Copy out the entries that follow exactly, leaving out the pictures.
# # # #
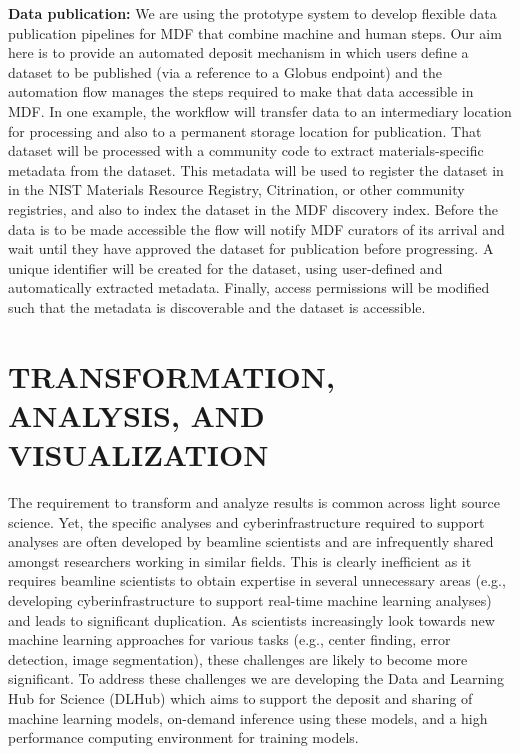 \documentclass{aip-cp}
\begin{document}
\textbf{Data publication:} We are using the prototype system to develop
flexible data publication pipelines for MDF that combine machine and human
steps. Our aim here is to provide an automated deposit mechanism in 
which users define a dataset to be published (via a reference
to a Globus endpoint) and the automation flow manages the steps required
to make that data accessible in MDF. In one example, the workflow
will transfer data to an intermediary location for processing 
and also to a permanent storage location for publication. That 
dataset will be processed with 
a community code to extract materials-specific metadata
from the dataset. This metadata will be used to register the dataset in 
in the NIST Materials Resource Registry, Citrination, or
other community registries, and also to index the dataset
in the MDF discovery index. Before the data is to be made
accessible the flow will notify MDF curators of its arrival
and wait until they have approved the dataset for publication
before progressing. A unique identifier will 
be created for the dataset, using user-defined and automatically
extracted metadata. Finally, access permissions will be 
modified such that the metadata is discoverable
and the dataset is accessible. 


\section{TRANSFORMATION, ANALYSIS, AND VISUALIZATION}

The requirement to transform and analyze results is common across light source science.
Yet, the specific analyses and cyberinfrastructure required to support analyses
are often developed by beamline scientists and are infrequently shared 
amongst researchers working in similar fields. This is clearly inefficient as it 
requires beamline scientists to obtain expertise in several unnecessary areas 
(e.g., developing cyberinfrastructure to support real-time machine learning analyses) 
and leads to significant duplication. 
As scientists increasingly look towards new machine learning approaches for various
tasks (e.g., center finding, error detection, image segmentation), 
these challenges are likely to become more significant. 
To address these challenges we are developing  
the Data and Learning Hub for Science (DLHub) which aims to 
support the deposit and sharing of machine learning models, 
on-demand inference using these models, and a high performance
computing environment for training models. 
\end{document}
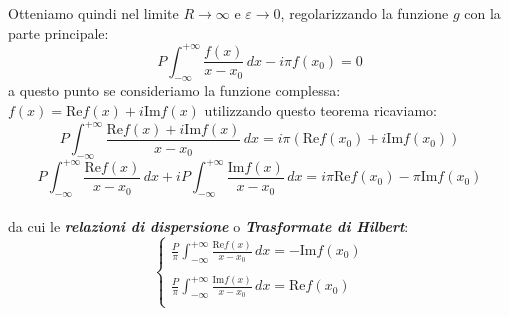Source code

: Otteniamo quindi nel limite $R\to \infty $ e $\varepsilon\to0$, regolarizzando la funzione $g$ con la parte principale:
\[P\int_{-\infty}^{+\infty}\frac{f(x)}{x-x_0}\, dx - i\pi f(x_0) = 0\]
\newline
a questo punto se consideriamo la funzione complessa: $f(x) = \text{Re}f(x) + i\text{Im}f(x)$ utilizzando questo teorema ricaviamo:
\[P\int_{-\infty}^{+\infty}\frac{\text{Re}f(x) + i\text{Im}f(x)}{x-x_0}\, dx = i\pi(\text{Re}f(x_0) + i\text{Im}f(x_0))\]
\[P\int_{-\infty}^{+\infty}\frac{\text{Re}f(x)}{x-x_0}\, dx + iP\int_{-\infty}^{+\infty}\frac{\text{Im}f(x)}{x-x_0}\, dx = i\pi\text{Re}f(x_0) -\pi\text{Im}f(x_0)\]
\\da cui le \textbf{\emph{relazioni di dispersione}} o \textbf{\emph{Trasformate di Hilbert}}:
\[\begin{cases}
    \displaystyle\frac{P}{\pi}\int_{-\infty}^{+\infty}\frac{\text{Re}f(x)}{x-x_0}\, dx =  -\text{Im}f(x_0)   \\ \\
   \displaystyle\frac{P}{\pi}\int_{-\infty}^{+\infty}\frac{\text{Im}f(x)}{x-x_0}\, dx = \text{Re}f(x_0)\\
  \end{cases} \]
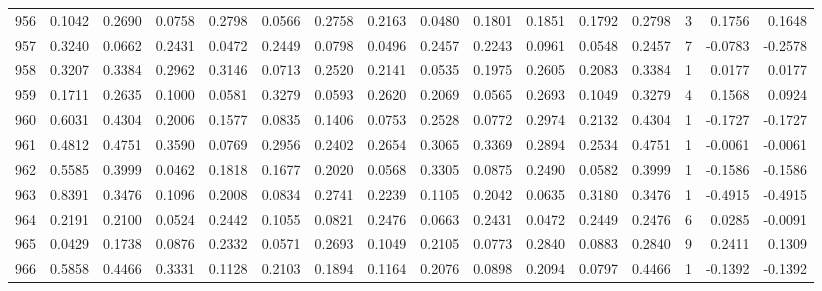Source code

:\begin{tabular}{lrrrrrrrrrrrrrrr}
956 &      0.1042 &  0.2690 &  0.0758 &  0.2798 &  0.0566 &  0.2758 &  0.2163 &  0.0480 &  0.1801 &  0.1851 &   0.1792 &     0.2798 &      3 &                    0.1756 &                     0.1648 \\
957 &      0.3240 &  0.0662 &  0.2431 &  0.0472 &  0.2449 &  0.0798 &  0.0496 &  0.2457 &  0.2243 &  0.0961 &   0.0548 &     0.2457 &      7 &                   -0.0783 &                    -0.2578 \\
958 &      0.3207 &  0.3384 &  0.2962 &  0.3146 &  0.0713 &  0.2520 &  0.2141 &  0.0535 &  0.1975 &  0.2605 &   0.2083 &     0.3384 &      1 &                    0.0177 &                     0.0177 \\
959 &      0.1711 &  0.2635 &  0.1000 &  0.0581 &  0.3279 &  0.0593 &  0.2620 &  0.2069 &  0.0565 &  0.2693 &   0.1049 &     0.3279 &      4 &                    0.1568 &                     0.0924 \\
960 &      0.6031 &  0.4304 &  0.2006 &  0.1577 &  0.0835 &  0.1406 &  0.0753 &  0.2528 &  0.0772 &  0.2974 &   0.2132 &     0.4304 &      1 &                   -0.1727 &                    -0.1727 \\
961 &      0.4812 &  0.4751 &  0.3590 &  0.0769 &  0.2956 &  0.2402 &  0.2654 &  0.3065 &  0.3369 &  0.2894 &   0.2534 &     0.4751 &      1 &                   -0.0061 &                    -0.0061 \\
962 &      0.5585 &  0.3999 &  0.0462 &  0.1818 &  0.1677 &  0.2020 &  0.0568 &  0.3305 &  0.0875 &  0.2490 &   0.0582 &     0.3999 &      1 &                   -0.1586 &                    -0.1586 \\
963 &      0.8391 &  0.3476 &  0.1096 &  0.2008 &  0.0834 &  0.2741 &  0.2239 &  0.1105 &  0.2042 &  0.0635 &   0.3180 &     0.3476 &      1 &                   -0.4915 &                    -0.4915 \\
964 &      0.2191 &  0.2100 &  0.0524 &  0.2442 &  0.1055 &  0.0821 &  0.2476 &  0.0663 &  0.2431 &  0.0472 &   0.2449 &     0.2476 &      6 &                    0.0285 &                    -0.0091 \\
965 &      0.0429 &  0.1738 &  0.0876 &  0.2332 &  0.0571 &  0.2693 &  0.1049 &  0.2105 &  0.0773 &  0.2840 &   0.0883 &     0.2840 &      9 &                    0.2411 &                     0.1309 \\
966 &      0.5858 &  0.4466 &  0.3331 &  0.1128 &  0.2103 &  0.1894 &  0.1164 &  0.2076 &  0.0898 &  0.2094 &   0.0797 &     0.4466 &      1 &                   -0.1392 &                    -0.1392 \\

\end{tabular}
# # # #
TASK RESULT
 \documentclass{aip-cp}
\begin{document}
\textbf{Data publication:} We are using the prototype system to develop
flexible data publication pipelines for MDF that combine machine and human
steps. Our aim here is to provide an automated deposit mechanism in 
which users define a dataset to be published (via a reference
to a Globus endpoint) and the automation flow manages the steps required
to make that data accessible in MDF. In one example, the workflow
will transfer data to an intermediary location for processing 
and also to a permanent storage location for publication. That 
dataset will be processed with 
a community code to extract materials-specific metadata
from the dataset. This metadata will be used to register the dataset in 
in the NIST Materials Resource Registry, Citrination, or
other community registries, and also to index the dataset
in the MDF discovery index. Before the data is to be made
accessible the flow will notify MDF curators of its arrival
and wait until they have approved the dataset for publication
before progressing. A unique identifier will 
be created for the dataset, using user-defined and automatically
extracted metadata. Finally, access permissions will be 
modified such that the metadata is discoverable
and the dataset is accessible. 


\section{TRANSFORMATION, ANALYSIS, AND VISUALIZATION}

The requirement to transform and analyze results is common across light source science.
Yet, the specific analyses and cyberinfrastructure required to support analyses
are often developed by beamline scientists and are infrequently shared 
amongst researchers working in similar fields. This is clearly inefficient as it 
requires beamline scientists to obtain expertise in several unnecessary areas 
(e.g., developing cyberinfrastructure to support real-time machine learning analyses) 
and leads to significant duplication. 
As scientists increasingly look towards new machine learning approaches for various
tasks (e.g., center finding, error detection, image segmentation), 
these challenges are likely to become more significant. 
To address these challenges we are developing  
the Data and Learning Hub for Science (DLHub) which aims to 
support the deposit and sharing of machine learning models, 
on-demand inference using these models, and a high performance
computing environment for training models. 
\end{document}
Source code

: Otteniamo quindi nel limite $R\to \infty $ e $\varepsilon\to0$, regolarizzando la funzione $g$ con la parte principale:
\[P\int_{-\infty}^{+\infty}\frac{f(x)}{x-x_0}\, dx - i\pi f(x_0) = 0\]
\newline
a questo punto se consideriamo la funzione complessa: $f(x) = \text{Re}f(x) + i\text{Im}f(x)$ utilizzando questo teorema ricaviamo:
\[P\int_{-\infty}^{+\infty}\frac{\text{Re}f(x) + i\text{Im}f(x)}{x-x_0}\, dx = i\pi(\text{Re}f(x_0) + i\text{Im}f(x_0))\]
\[P\int_{-\infty}^{+\infty}\frac{\text{Re}f(x)}{x-x_0}\, dx + iP\int_{-\infty}^{+\infty}\frac{\text{Im}f(x)}{x-x_0}\, dx = i\pi\text{Re}f(x_0) -\pi\text{Im}f(x_0)\]
\\da cui le \textbf{\emph{relazioni di dispersione}} o \textbf{\emph{Trasformate di Hilbert}}:
\[\begin{cases}
    \displaystyle\frac{P}{\pi}\int_{-\infty}^{+\infty}\frac{\text{Re}f(x)}{x-x_0}\, dx =  -\text{Im}f(x_0)   \\ \\
   \displaystyle\frac{P}{\pi}\int_{-\infty}^{+\infty}\frac{\text{Im}f(x)}{x-x_0}\, dx = \text{Re}f(x_0)\\
  \end{cases} \]
Source code

:\begin{tabular}{lrrrrrrrrrrrrrrr}
956 &      0.1042 &  0.2690 &  0.0758 &  0.2798 &  0.0566 &  0.2758 &  0.2163 &  0.0480 &  0.1801 &  0.1851 &   0.1792 &     0.2798 &      3 &                    0.1756 &                     0.1648 \\
957 &      0.3240 &  0.0662 &  0.2431 &  0.0472 &  0.2449 &  0.0798 &  0.0496 &  0.2457 &  0.2243 &  0.0961 &   0.0548 &     0.2457 &      7 &                   -0.0783 &                    -0.2578 \\
958 &      0.3207 &  0.3384 &  0.2962 &  0.3146 &  0.0713 &  0.2520 &  0.2141 &  0.0535 &  0.1975 &  0.2605 &   0.2083 &     0.3384 &      1 &                    0.0177 &                     0.0177 \\
959 &      0.1711 &  0.2635 &  0.1000 &  0.0581 &  0.3279 &  0.0593 &  0.2620 &  0.2069 &  0.0565 &  0.2693 &   0.1049 &     0.3279 &      4 &                    0.1568 &                     0.0924 \\
960 &      0.6031 &  0.4304 &  0.2006 &  0.1577 &  0.0835 &  0.1406 &  0.0753 &  0.2528 &  0.0772 &  0.2974 &   0.2132 &     0.4304 &      1 &                   -0.1727 &                    -0.1727 \\
961 &      0.4812 &  0.4751 &  0.3590 &  0.0769 &  0.2956 &  0.2402 &  0.2654 &  0.3065 &  0.3369 &  0.2894 &   0.2534 &     0.4751 &      1 &                   -0.0061 &                    -0.0061 \\
962 &      0.5585 &  0.3999 &  0.0462 &  0.1818 &  0.1677 &  0.2020 &  0.0568 &  0.3305 &  0.0875 &  0.2490 &   0.0582 &     0.3999 &      1 &                   -0.1586 &                    -0.1586 \\
963 &      0.8391 &  0.3476 &  0.1096 &  0.2008 &  0.0834 &  0.2741 &  0.2239 &  0.1105 &  0.2042 &  0.0635 &   0.3180 &     0.3476 &      1 &                   -0.4915 &                    -0.4915 \\
964 &      0.2191 &  0.2100 &  0.0524 &  0.2442 &  0.1055 &  0.0821 &  0.2476 &  0.0663 &  0.2431 &  0.0472 &   0.2449 &     0.2476 &      6 &                    0.0285 &                    -0.0091 \\
965 &      0.0429 &  0.1738 &  0.0876 &  0.2332 &  0.0571 &  0.2693 &  0.1049 &  0.2105 &  0.0773 &  0.2840 &   0.0883 &     0.2840 &      9 &                    0.2411 &                     0.1309 \\
966 &      0.5858 &  0.4466 &  0.3331 &  0.1128 &  0.2103 &  0.1894 &  0.1164 &  0.2076 &  0.0898 &  0.2094 &   0.0797 &     0.4466 &      1 &                   -0.1392 &                    -0.1392 \\

\end{tabular}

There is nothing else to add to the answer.